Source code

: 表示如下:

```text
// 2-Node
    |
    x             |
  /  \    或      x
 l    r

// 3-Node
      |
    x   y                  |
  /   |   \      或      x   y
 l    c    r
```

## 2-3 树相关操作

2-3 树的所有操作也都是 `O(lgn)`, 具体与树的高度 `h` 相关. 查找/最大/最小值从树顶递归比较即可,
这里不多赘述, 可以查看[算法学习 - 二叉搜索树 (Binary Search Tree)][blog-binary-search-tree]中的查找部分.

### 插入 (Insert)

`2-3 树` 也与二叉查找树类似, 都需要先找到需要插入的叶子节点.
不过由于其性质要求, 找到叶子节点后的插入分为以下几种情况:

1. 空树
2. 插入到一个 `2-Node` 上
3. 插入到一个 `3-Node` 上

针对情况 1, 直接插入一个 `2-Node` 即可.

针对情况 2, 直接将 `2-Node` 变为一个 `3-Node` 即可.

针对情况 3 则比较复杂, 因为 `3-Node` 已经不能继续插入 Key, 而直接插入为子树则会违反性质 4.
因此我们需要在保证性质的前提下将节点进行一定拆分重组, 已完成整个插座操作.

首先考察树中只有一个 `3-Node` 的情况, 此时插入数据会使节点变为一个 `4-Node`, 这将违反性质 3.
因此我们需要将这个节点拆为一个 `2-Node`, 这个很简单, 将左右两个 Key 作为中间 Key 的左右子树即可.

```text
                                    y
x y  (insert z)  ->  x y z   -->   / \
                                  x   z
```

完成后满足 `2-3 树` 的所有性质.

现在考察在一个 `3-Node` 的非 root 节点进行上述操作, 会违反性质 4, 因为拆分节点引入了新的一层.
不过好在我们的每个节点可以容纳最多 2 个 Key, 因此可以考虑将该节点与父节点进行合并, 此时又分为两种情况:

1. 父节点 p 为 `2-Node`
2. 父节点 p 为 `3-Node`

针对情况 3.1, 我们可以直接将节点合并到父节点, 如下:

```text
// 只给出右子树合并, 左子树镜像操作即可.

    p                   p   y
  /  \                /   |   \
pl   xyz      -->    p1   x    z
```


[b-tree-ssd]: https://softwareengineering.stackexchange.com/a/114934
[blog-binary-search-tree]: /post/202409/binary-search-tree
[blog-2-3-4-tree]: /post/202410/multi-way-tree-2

────────────────────

In the listing, find every line containing the word "针对情况" and list it.

● Written solution:
针对情况 1, 直接插入一个 `2-Node` 即可.
针对情况 2, 直接将 `2-Node` 变为一个 `3-Node` 即可.
针对情况 3 则比较复杂, 因为 `3-Node` 已经不能继续插入 Key, 而直接插入为子树则会违反性质 4.
针对情况 3.1, 我们可以直接将节点合并到父节点, 如下:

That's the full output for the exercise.